Спускаться по стволу бурятка не стала, она перелезла через поручень возле радиорубки, села на край борта, спустила ноги на привальный брус, привычно развернулась, встала на автомобильную покрышку и спрыгнула на лед, держась руками за канат. Я последовал за ней, стараясь повторить все ее движения, но зацепился полой пальто за какую-то ржавую пластину и полетел вниз, лед подо мной треснул и пошел длинной зазубренной трещиной. От удара конопляная муть в голове разошлась, я почувствовал, что голоден как пес, пальто зачерпнуло воды, и спина под ним мгновенно покрылась гусиной кожей. Женщина шла так быстро, что, пока я вставал и отряхивался, она уже оказалась возле проруби и стояла там, перегнувшись через проволочную сетку, издали похожая на рыбака в своей нелепой ушанке на меху.
— Лука, — крикнула она, махая мне желтым шарфом, — он здесь! Давай…
Дальше я не разобрал, ее голос утонул в вязком снегу, забивающем уши и ноздри. Добравшись до проруби, я встал на колени и увидел маячившее в воде знакомое гладкое лицо. Волос на голове у него не было, то есть совсем ни одного, — значит, то, что я увидел вчера, было париком, и его унесло течением. Помню, я еще подумал, что утопленник тоже от кого-то скрывался, да только не скрылся. Не нашел своего катера.
Ухватить тело было не за что: куртка, похоже, намокла и утонула, а свитер, который я пытался подцепить двумя кольями, будто двузубой вилкой, тут же разъехался в гнилье, показав мне безволосую, выпуклую, как у пупса, грудь мертвеца. Мы провозились около получаса, за это время тело несколько раз уходило под лед, пропадая из глаз, но каким-то чудом возвращалось назад. Наконец я сделал из шарфа петлю, поймал в нее голову утопленника и ползком выволок тело на лед, едва не сломав ему шею.

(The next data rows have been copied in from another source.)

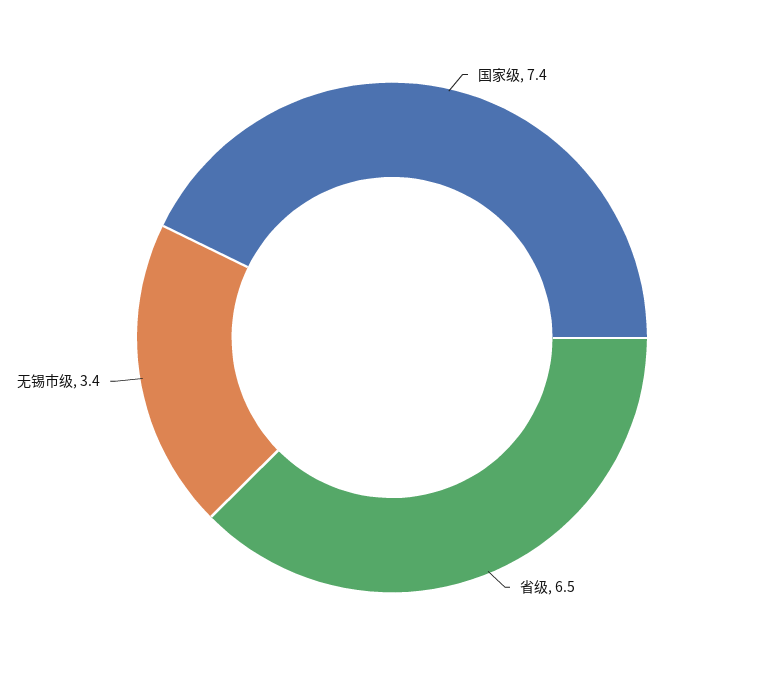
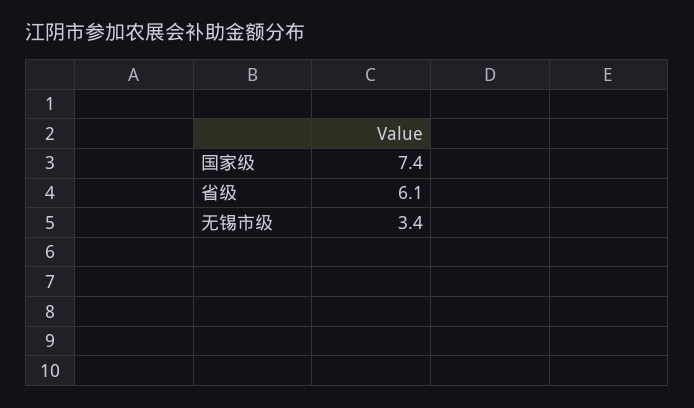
  {
    "国家级": 7.4,
-   "省级": 6.5,
+   "省级": 6.1,
    "无锡市级": 3.4
  }

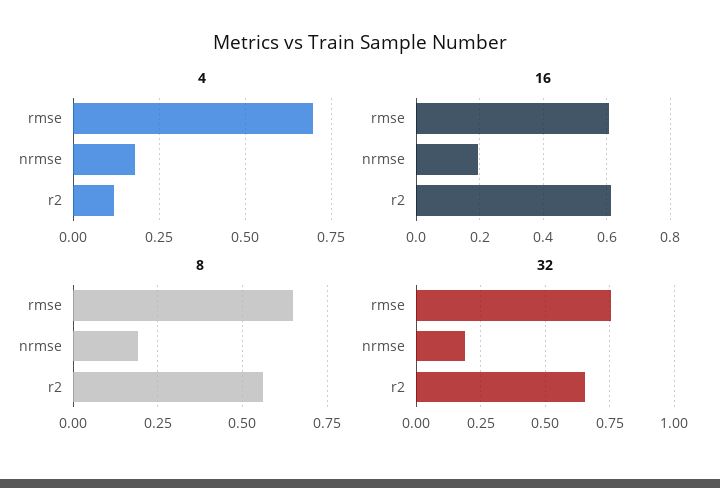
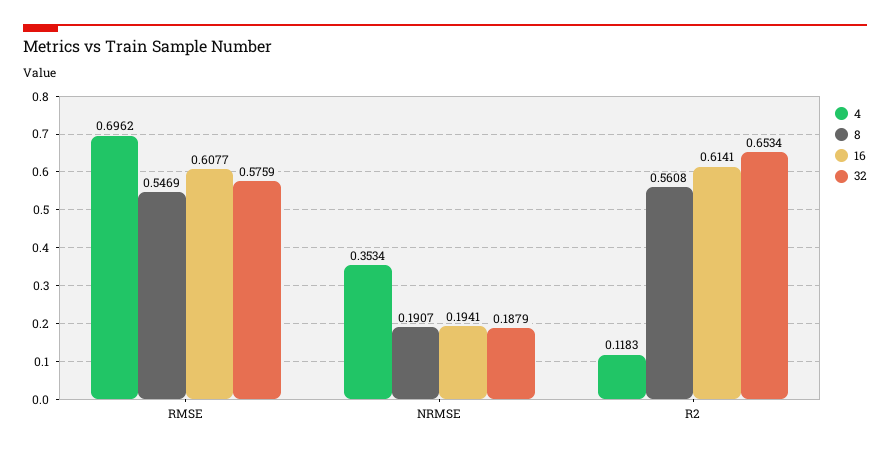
  {
    "4": {
      "rmse": 0.6962,
-     "nrmse": 0.175,
+     "nrmse": 0.3534,
      "r2": 0.1183
    },
    "16": {
      "rmse": 0.6077,
      "nrmse": 0.1941,
      "r2": 0.6141
    },
    "8": {
-     "rmse": 0.65,
+     "rmse": 0.5469,
      "nrmse": 0.1907,
      "r2": 0.5608
    },
    "32": {
-     "rmse": 0.75,
+     "rmse": 0.5759,
      "nrmse": 0.1879,
      "r2": 0.6534
    }
  }

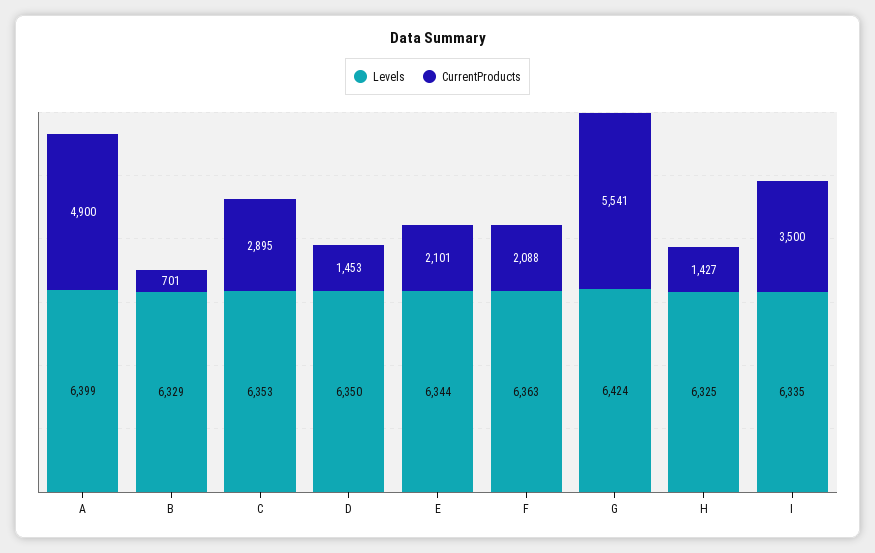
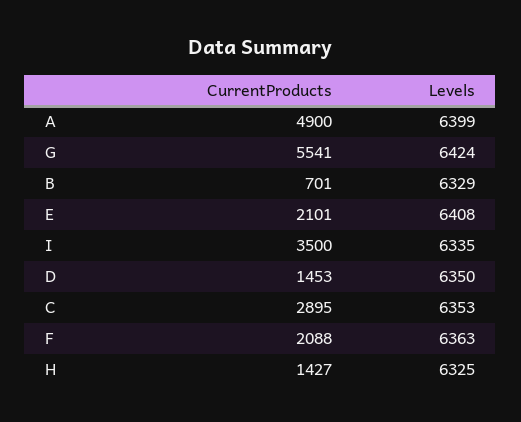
  {
    "Levels": {
      "A": 6399,
      "B": 6329,
      "C": 6353,
      "D": 6350,
-     "E": 6344,
+     "E": 6408,
      "F": 6363,
      "G": 6424,
      "H": 6325,
      "I": 6335
    },
    "CurrentProducts": {
      "A": 4900,
      "B": 701,
      "C": 2895,
      "D": 1453,
      "E": 2101,
      "F": 2088,
      "G": 5541,
      "H": 1427,
      "I": 3500
    }
  }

На рассвете ветер утих, и берег снова обозначился ровной линией с черными кудлатыми охвостьями барбариса и ольхи, между кустов я различил несколько крестиков, издали казавшихся птичьим кладбищем. Мы оттащили мертвеца на берег, нашли на палубе отломанную крышку от форпик-люка и выкопали неглубокую могилу — просто в снегу, промерзлую землю копать было бессмысленно. Лицо у него было чистым, рыбы его не тронули, бурятка попыталась закрыть ему глаза, но веки упруго вернулись на место. Я забросал труп снегом и воткнул в сугроб крест из веток, перевязанных желтым шарфом.